The Little League World Series version of the "O"dds and Ends Roundup teaches us a few things about Orioles past and present:
(1) In a rare form of sports irony, LaTroy Hawkins' off-field performance is something to boast about, even when his on-the-field performance isn't.
(2) Mike Flanagan was a Little League star before moving on to bigger and better things like the 1979 Cy Young Award.
(3) They were pining away this week in Pennsylvania for Rick Dempsey and his famous rain delay routines. As Baseball Library notes, the 1983 World Series MVP who caught more games than anyone else in franchise history had a father who was a Vaudeville actor and a mother who was a Broadway star.
On to the Roundup:
He's Better Than Advertised (Washington Post)
In Hawkins, 33, the Orioles have one of the most socially conscious and charitable players in the game, and yet under a blanket of blunt backtalk he has gained a mostly unsavory reputation.
"I think he's misunderstood and people go about what they read," said Hawkins's best friend, Minnesota Twins outfielder Torii Hunter. "One guy might write something bad, and then 'Bam!' it's over with. The pen is mightier than anything. Once somebody writes something about you, it sticks with people's view of you no matter what. When people think of LaTroy Hawkins, they think he doesn't like the media, and that the fans hate him."
Most U.S. teams at the Little League World Series hail from white suburbs, but all the players in the Wilkinsburg-New Haven game were black. Torii Hunter, center fielder of the Minnesota Twins, brought them to the series as part of Little League's Urban Initiative, which is designed to get more city kids playing ball each summer.
Mr. Hunter and nine other major leaguers also paid the way for two other teams, from the Bronx, N.Y., and North Richmond, Va., to play exhibitions at the series.
"We need to do this," Mr. Hunter, 31, said after greeting the boys from Wilkinsburg. "I played youth baseball in Pine Bluff, Ark., but it's not around anymore and I see kids getting in trouble."
Joining him at the series was LaTroy Hawkins of the Baltimore Orioles, another pro who helped fund Little League's Urban Initiative.
The two players share the same agent. They were talking one day during the off-season about what could be done to reverse the trend of fewer kids in U.S. cities playing baseball.
"Torii had the idea to support the Urban Initiative by bringing them here," Mr. Hawkins said. "I thought it was a good one."
Little League a major hit (Spokesman Review)
Hunter and Orioles reliever LaTroy Hawkins took a short flight from Baltimore, where the Twins and Orioles were playing a midweek series, to promote "The Torii Hunter Project" and the Little League Urban Initiative, programs designed to encourage more children in urban areas to play baseball.
For at least a couple of hours, they felt like kids again.
Hall of Famer Brock has "fireside chat" with Missouri Team (Sports Illustrated)

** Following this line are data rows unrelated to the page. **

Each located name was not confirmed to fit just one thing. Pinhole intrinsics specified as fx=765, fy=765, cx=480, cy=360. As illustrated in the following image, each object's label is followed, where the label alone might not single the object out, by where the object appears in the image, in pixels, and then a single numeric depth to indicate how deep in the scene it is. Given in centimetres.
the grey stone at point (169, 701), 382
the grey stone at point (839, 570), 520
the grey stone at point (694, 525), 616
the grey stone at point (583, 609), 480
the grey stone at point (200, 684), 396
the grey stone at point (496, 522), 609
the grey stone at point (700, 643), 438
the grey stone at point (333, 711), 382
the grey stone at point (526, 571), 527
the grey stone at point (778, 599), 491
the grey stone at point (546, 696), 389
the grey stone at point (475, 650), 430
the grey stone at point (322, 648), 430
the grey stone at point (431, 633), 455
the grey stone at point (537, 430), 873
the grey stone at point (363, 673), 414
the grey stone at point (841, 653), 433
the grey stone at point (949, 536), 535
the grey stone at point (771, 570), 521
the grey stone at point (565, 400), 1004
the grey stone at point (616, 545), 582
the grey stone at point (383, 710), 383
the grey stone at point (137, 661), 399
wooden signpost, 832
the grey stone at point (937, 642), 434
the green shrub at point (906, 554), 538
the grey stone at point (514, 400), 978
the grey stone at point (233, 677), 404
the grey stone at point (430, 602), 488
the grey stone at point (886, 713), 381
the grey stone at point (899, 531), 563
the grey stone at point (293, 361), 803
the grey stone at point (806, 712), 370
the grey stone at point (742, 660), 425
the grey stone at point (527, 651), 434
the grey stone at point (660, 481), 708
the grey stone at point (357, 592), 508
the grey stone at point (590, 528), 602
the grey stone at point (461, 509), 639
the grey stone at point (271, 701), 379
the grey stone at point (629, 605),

Baltimore Orioles executive Mike Flanagan will also be honored with the William A. Shea Distinguished Little League Graduate Award on Aug. 27, the final day of the tournament. Flanagan played Little League in Manchester, N.H.
Rainout muddies LL waters (Pennsylvania Live)
Little League officials told Mike Flanagan, scheduled to receive this year's distinguished graduate award, to stay home in Baltimore because bad weather figured to wash out his ceremony.
Upon reflection, they probably should have told him to come anyway and bring Baltimore Orioles coach Rick Dempsey to drenched Lamade Stadium.
We needed Dempsey, baseball's most renowned rain delay entertainer, during yesterday's soggy and ultimately futile Little League World Series championship game vigil.